Canal+ ne paie plus les droits d’auteur : les cinéastes sont “profondément choqués ” et cherchent le soutien du ministère
Pour Canal+ ça sera moins de droit d’auteur. Les auteurs ne sont pas d’accords ? qu’à cela ne tienne : cessons de payer, ils finiront par s’assoir autour de la table des négociations. C’est vraisemblablement la logique poursuivie par le groupe de Vincent Bolloré. Au ministère de la Culture, on nous affirme suivre l’affaire avec intérêt en précisant que lorsqu’il existe un contrat on ne peut pas s’exonérer des obligations qui en découlent.
Le groupe en situation financière difficile compte réussir à renégocier à la baisse les droits d’auteurs versés. Pour ce faire, Michel Sibony, responsable des achats du groupe et dont la mission est de réduire les coûts de 20%, a tout simplement cesser de payer certains droits depuis la fin 2016.
Dur de se faire entendre pour les auteurs
La polémique a été lancée en plein festival de Cannes par voie de presse. La première à monter au créneau était la SACD (Société des Auteurs et Compositeurs Dramatiques) qui a assuré en juin dernier qu’ "en dépit du non-règlement d’une partie des factures, la SACD assurera jusqu’au 15 septembre minimum le règlement des droits et avances aux auteurs des œuvres diffusées sur les différentes chaînes du groupe".
Lundi 3 juillet deux nouvelles voix se sont faites entendre. Le syndicat des journalistes SNJ-CGT a publié un communiqué de presse condamnant la volonté de "Vincent Bolloré [qui] entend renégocier à la baisse tous les accords, après avoir pris en otage les auteurs privés de leur juste rémunération : il veut obtenir un rabais pouvant aller jusqu’à 80 % des droits." Le syndicat conclu en condamnant "leurs attitudes et se félicite que certaines sociétés de gestion collective des droits d’auteurs comme la SCAM porte le conflit devant la justice."
L’Association des auteurs, réalisateurs, producteurs (ARP) dont le président d’honneur n’est autre que Claude Lelouch, y est allée de son communiqué de presse également. Ce sont des grands noms du cinéma tel que Michel Hazanavicius, Eric Tolédano, Costa Gavras et bien d’autres qui se disent "profondément choqués" et assurent qu’ils soutiendront "sans faillir les sociétés d’auteurs engagées dans cette négociation vitale."

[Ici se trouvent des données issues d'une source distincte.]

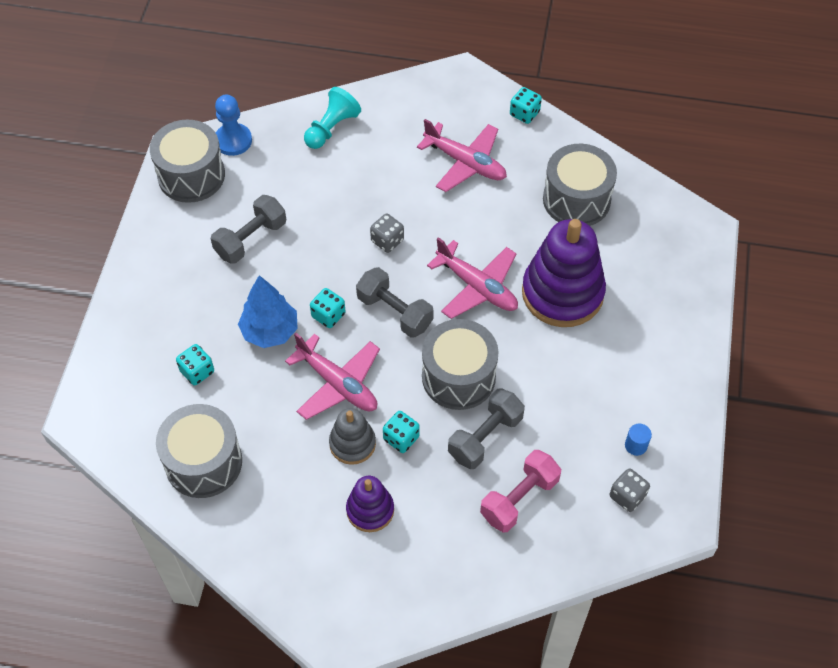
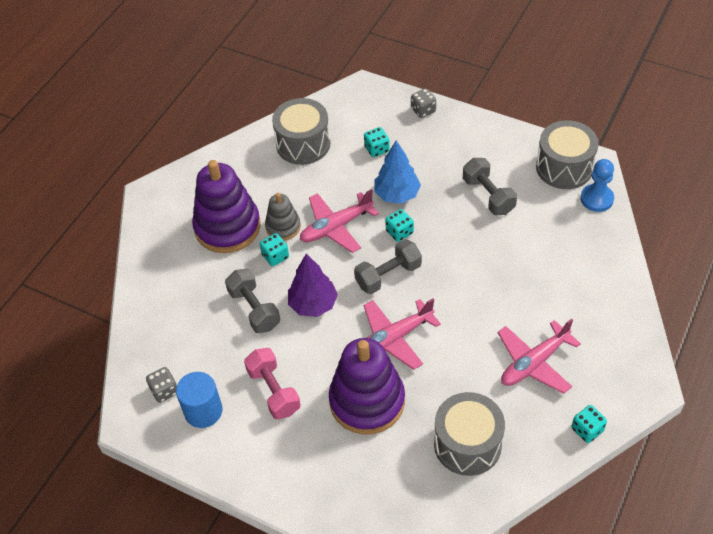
camera: 110 degrees right, 5 degrees down
(331, 128) = (598, 269): turquoise pawn -> none
(370, 510) = (227, 227): purple stacking toy -> purple stacking toy, size x1.90
(387, 241) = (461, 285): grey dice -> grey dice (423, 110)
(458, 377) = (313, 304): grey drum -> purple tree
(519, 499) = (195, 318): pink dumbbell -> pink dumbbell (274, 391)
(636, 445) = (203, 411): blue cylinder -> blue cylinder, size x1.99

Une ministre discrète qui suit le dossier avec attention
L’actuelle ministre de la Culture, Françoise Nyssen, reste plutôt discrète. Rompue aux discussions sur les droits d’auteurs puisque présidente du directoire de la maison d’édition Actes Sud, (elle a publié des auteurs comme l’Algérien Kamel Daoud, le Britannique Salman Rushdie, la Turque Asli Erdogan ou l’Américain Paul Auster). Elle sait l’importance de protéger ces droits et tous les voeux qui lui ont été présentés lors de son installation portaient l’espoir de voir en sa nomination un signal fort à l’adresse des auteurs et des créateurs. Dans leur communiqué de presse l’ARP s’étonne de ce silence du ministère sur ce dossier et en appelle au "soutien des pouvoirs publics ; ils ne peuvent rester indifférents face à des pratiques d’une telle violence." Et le syndicat des journalistes, visiblement excédé de poser cette question en guise de conclusion "La nouveauté, rue de Valois, est-ce la fin de la défense des droits d’auteurs des créateurs ?"
Lorsqu’il existe un contrat on ne peut pas s’exonérer des obligations qui en découlent
Édit.17h40 : Une source proche de la ministre nous a confirmé qu’elle s’était exprimée en marge d’un déplacement à La Rochelle interrogée par nos confrères de France Bleu et de l’AFP sur le sujet. Elle a affirmé que la juste rémunération des auteurs et des créateurs était au coeur des priorités de ce gouvernement. En précisant que lorsqu’il existe un contrat on ne peut pas s’exonérer des obligations qui en découlent. Par ailleurs, nous avons eu confirmation que le déroulement de ce dossier était suivi avec attention au ministère et qu’il pourrait faire l’objet d’une ultérieure prise de position.